The Marslander InSight of the American space organization NASA has sent images to Earth of a sunrise and a sunset on the Red Planet.

The images were taken a week ago with a camera on the robot arm of the spacecraft, on the 145th sol of the mission. A sol is a day on Mars. It lasts 24 hours, 39 minutes and 32.5 seconds, which is about 2.7 percent longer than a day on Earth.

Clouds

The images of the sunrise were taken around 5.30 a.m. local time on Mars, those of the sunset at 6.30 p.m. A camera under the cover of the Marslander also made beautiful images of the clouds in the sky around sunset.

The sun on Mars looks a lot smaller than on Earth and that makes sense. The distance from the sun to the Earth is 150 million kilometers, the distance from the sun to Mars is 228 million kilometers. This greater distance makes the sun look a third smaller on Mars than it does with us.

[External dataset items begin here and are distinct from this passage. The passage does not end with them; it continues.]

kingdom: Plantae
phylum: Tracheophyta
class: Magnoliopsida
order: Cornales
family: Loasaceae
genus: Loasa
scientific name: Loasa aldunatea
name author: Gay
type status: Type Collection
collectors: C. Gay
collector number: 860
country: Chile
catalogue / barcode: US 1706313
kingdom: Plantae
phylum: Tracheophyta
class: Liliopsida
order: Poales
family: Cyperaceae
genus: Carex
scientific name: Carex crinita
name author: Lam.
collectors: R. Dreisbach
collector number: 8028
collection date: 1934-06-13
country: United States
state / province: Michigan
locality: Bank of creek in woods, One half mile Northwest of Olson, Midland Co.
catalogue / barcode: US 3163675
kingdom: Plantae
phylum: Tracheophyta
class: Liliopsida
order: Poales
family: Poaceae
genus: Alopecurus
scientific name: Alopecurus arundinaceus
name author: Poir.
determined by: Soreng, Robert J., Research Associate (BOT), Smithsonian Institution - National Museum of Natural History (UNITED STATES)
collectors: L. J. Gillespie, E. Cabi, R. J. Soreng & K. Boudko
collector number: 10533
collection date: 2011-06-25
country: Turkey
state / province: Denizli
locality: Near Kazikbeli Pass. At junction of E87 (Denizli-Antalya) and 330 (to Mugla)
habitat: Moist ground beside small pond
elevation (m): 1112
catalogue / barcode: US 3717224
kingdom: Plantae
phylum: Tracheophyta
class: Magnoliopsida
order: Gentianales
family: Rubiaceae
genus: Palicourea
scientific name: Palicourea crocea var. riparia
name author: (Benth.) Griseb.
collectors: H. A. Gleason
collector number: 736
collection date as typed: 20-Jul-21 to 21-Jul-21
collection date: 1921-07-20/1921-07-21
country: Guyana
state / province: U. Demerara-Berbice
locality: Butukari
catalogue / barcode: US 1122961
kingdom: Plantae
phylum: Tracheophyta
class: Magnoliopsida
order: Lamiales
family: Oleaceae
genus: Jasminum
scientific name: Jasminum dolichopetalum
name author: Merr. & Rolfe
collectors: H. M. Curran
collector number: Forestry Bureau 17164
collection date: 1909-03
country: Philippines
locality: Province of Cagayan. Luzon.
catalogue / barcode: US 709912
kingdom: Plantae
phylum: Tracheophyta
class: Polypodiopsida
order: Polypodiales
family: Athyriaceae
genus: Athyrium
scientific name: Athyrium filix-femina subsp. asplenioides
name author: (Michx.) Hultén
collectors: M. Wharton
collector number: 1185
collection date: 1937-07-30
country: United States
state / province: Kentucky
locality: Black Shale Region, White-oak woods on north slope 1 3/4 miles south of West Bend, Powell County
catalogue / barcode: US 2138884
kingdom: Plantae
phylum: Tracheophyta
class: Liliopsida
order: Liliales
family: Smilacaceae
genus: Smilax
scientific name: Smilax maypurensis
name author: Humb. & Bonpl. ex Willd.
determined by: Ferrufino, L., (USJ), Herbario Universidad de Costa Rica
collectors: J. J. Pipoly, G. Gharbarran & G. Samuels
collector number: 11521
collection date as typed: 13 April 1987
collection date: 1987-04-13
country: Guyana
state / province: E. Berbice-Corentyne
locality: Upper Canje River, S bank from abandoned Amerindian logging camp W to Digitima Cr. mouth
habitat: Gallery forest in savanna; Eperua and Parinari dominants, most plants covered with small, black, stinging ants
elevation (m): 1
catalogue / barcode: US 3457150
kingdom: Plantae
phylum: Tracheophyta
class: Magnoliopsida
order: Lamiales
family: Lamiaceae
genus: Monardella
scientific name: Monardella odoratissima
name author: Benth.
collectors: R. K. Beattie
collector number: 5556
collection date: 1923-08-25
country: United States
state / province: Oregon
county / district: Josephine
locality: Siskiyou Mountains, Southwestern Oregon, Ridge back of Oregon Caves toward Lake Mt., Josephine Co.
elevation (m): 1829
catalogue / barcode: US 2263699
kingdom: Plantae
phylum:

©NASA/JPL-Caltech – An image of the clouds around the Marslander.
©NASA/JPL-Caltech – An image of a sunrise on Mars.
©NASA/JPL-Caltech – And this is what a sunset looks like from where the InSight is located.

“It’s a tradition for Mars missions to photograph sunrises and sunsets,” said Justin Maki of NASA’s Jet Propulsion Laboratory in California. “We have already completed many of our most important imaging missions, so we decided that the time had come to honor the tradition.”

Viking

The very first mission that sent such images to Earth was the Viking 1 lander. It showed a sunset for the first time on August 21, 1976. Viking 2 took pictures of a sunrise on June 14, 1978. The Spirit, the Opportunity and the Curiosity also did that.